Given the material below, output exactly the lines from the line with "42 234 5.56" to the line with "130 282 5.72", both ends included, and no other lines.
----------
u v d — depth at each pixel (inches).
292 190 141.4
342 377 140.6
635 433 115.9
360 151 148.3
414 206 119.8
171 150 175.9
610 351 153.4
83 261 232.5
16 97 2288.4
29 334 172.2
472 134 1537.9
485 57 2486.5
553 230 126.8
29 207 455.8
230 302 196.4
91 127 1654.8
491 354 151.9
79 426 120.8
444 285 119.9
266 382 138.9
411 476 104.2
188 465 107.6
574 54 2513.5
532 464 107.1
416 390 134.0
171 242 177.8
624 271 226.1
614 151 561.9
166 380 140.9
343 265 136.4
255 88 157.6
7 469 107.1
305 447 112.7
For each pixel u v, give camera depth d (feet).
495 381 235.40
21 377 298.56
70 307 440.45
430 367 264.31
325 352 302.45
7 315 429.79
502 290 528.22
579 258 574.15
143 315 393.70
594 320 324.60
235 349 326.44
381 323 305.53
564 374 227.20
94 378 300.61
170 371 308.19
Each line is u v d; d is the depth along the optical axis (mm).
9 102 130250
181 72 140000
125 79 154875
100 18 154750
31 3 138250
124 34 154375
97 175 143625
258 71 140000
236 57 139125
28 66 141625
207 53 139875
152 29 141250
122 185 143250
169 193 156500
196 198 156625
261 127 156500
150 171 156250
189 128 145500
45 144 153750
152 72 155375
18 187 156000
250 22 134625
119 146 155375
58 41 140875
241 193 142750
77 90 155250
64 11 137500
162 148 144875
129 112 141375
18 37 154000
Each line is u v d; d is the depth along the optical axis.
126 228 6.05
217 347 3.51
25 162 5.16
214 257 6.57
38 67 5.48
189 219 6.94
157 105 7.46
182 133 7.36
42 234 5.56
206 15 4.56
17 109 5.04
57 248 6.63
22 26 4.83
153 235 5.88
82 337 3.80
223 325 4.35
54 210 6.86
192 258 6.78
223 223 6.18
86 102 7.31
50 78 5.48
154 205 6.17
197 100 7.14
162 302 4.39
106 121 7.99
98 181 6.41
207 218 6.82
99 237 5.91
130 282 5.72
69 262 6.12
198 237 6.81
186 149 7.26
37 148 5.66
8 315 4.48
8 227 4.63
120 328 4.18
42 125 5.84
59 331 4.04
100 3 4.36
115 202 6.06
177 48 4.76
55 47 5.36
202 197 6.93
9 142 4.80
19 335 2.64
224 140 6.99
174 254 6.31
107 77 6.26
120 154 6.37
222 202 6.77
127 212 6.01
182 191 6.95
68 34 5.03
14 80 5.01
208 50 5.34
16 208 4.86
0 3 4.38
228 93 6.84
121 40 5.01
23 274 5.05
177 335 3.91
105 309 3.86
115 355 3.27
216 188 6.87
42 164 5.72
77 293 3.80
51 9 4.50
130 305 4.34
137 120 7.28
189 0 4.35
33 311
----------
Answer below:
42 234 5.56
206 15 4.56
17 109 5.04
57 248 6.63
22 26 4.83
153 235 5.88
82 337 3.80
223 325 4.35
54 210 6.86
192 258 6.78
223 223 6.18
86 102 7.31
50 78 5.48
154 205 6.17
197 100 7.14
162 302 4.39
106 121 7.99
98 181 6.41
207 218 6.82
99 237 5.91
130 282 5.72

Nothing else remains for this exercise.